Over a period of three years, 257 healthy postmenopausal women (mean age of 51.7 years) and 47 premenopausal women (control group, mean age of 34.23 years) were selected into the study. The postmenopausal women were divided into three estradiol‐deficient (study) groups based on the endogenous estradiol levels such as Group – I (10–25 pg/ml), Group ‐ II (>25–50 pg/ml) and Group ‐ III (>50 pg/ml). Bone formation marker (total alkaline phosphatase), bone resorption markers (tartrate‐resistant acid phosphatase, calcium, free hydroxyproline, free deoxypyridinoline and calcium/creatinine) and intact paratharmone levels were estimated in every subject.

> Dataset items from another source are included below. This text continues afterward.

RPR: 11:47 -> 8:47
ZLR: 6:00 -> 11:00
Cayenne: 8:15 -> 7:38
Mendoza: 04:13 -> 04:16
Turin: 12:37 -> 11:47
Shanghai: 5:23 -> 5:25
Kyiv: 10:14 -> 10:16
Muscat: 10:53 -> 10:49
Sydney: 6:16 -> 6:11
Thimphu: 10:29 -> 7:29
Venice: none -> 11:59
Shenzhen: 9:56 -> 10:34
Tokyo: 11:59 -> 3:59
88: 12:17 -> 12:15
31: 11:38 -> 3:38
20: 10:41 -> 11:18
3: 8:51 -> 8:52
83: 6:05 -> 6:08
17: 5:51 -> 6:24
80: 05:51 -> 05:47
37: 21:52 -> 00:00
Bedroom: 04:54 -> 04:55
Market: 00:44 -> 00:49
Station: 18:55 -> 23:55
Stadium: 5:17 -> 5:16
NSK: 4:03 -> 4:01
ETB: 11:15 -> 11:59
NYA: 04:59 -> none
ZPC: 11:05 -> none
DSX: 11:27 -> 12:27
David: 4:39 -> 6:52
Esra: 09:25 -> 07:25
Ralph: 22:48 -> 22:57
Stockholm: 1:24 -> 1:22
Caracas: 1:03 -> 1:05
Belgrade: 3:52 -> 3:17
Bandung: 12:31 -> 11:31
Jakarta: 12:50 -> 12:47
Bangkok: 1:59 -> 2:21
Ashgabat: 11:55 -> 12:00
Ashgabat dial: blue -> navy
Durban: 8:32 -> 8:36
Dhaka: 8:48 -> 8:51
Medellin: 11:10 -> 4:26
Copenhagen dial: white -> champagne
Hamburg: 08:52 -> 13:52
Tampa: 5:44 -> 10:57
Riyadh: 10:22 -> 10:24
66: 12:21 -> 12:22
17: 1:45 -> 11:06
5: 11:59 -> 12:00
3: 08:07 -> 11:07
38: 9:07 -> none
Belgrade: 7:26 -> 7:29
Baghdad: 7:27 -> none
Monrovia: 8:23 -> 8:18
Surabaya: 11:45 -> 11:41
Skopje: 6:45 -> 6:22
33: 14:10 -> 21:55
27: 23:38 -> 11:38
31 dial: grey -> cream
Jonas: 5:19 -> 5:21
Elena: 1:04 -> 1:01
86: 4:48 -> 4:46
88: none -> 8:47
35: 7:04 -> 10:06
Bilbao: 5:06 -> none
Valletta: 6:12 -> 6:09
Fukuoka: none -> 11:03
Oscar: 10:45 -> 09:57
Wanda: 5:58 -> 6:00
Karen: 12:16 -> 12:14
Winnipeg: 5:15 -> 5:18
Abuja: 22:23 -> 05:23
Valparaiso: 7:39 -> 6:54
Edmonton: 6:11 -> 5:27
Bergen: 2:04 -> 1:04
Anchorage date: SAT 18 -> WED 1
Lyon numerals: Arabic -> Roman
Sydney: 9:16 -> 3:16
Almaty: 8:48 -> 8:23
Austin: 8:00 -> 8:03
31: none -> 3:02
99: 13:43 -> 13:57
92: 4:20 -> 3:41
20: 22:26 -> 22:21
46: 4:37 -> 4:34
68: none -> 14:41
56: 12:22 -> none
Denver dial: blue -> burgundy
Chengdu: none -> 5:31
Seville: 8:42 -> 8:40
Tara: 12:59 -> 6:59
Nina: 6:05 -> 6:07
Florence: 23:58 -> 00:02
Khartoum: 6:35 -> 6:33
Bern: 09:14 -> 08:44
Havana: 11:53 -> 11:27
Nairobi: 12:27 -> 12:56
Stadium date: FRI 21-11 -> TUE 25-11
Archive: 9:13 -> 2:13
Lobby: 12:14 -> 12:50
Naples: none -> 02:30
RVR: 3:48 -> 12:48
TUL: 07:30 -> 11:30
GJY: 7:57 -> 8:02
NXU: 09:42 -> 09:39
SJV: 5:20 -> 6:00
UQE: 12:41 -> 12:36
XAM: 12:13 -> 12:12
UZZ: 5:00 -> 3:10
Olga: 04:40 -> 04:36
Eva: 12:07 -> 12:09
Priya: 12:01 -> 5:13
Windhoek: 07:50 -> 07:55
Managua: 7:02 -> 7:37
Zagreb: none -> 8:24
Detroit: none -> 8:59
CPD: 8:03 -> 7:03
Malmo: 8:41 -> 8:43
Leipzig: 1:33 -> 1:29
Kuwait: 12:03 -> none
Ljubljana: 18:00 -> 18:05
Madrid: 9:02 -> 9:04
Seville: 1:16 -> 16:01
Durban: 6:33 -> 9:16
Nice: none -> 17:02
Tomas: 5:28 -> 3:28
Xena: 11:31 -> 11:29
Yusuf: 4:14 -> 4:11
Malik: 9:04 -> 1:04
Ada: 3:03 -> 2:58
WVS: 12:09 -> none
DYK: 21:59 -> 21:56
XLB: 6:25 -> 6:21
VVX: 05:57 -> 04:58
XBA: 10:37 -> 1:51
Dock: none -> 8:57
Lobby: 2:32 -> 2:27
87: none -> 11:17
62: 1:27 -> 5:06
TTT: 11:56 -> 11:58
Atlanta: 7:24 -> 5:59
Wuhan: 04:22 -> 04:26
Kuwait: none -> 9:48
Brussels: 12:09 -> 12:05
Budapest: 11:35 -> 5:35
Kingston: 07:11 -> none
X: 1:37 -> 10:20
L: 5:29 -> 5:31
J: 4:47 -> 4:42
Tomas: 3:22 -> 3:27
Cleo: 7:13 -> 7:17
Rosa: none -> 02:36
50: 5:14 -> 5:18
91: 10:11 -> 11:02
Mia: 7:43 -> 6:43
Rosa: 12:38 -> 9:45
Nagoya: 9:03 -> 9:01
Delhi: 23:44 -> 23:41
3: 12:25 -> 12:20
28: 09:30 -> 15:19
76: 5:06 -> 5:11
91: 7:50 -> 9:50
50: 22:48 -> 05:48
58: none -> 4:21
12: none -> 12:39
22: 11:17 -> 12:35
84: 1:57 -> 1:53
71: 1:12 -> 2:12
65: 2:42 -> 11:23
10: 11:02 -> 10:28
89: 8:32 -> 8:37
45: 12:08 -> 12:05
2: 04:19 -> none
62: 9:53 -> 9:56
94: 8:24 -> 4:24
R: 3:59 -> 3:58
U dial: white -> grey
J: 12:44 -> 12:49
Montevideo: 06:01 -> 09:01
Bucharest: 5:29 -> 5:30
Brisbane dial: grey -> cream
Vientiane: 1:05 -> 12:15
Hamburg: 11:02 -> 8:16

The bone formation marker and bone resorption markers were found to be elevated in all the three study groups over controls (P<0.0010) When the study groups compared among one another, the bone resorption markers were found elevated in Group‐I over Group ‐ II and III and in Group ‐ II over Group ‐ III. But, the intact paratharmone levels were found to be normal in all the groups. This study concludes that the degree of bone resorption was high in Group ‐ III (>50 pg/ml, higher in Group – II (> 25–50 pg/ml) and highest in Group ‐ I (10–25 pg m/l) over controls. This view portends that the endogenous estradiol levels are the important determinants of bone resorption risk and also the variations in deficient endogenous estradiol levels in postmenopausal women might contribute to differences in the rate of postmenopausal bone resorption.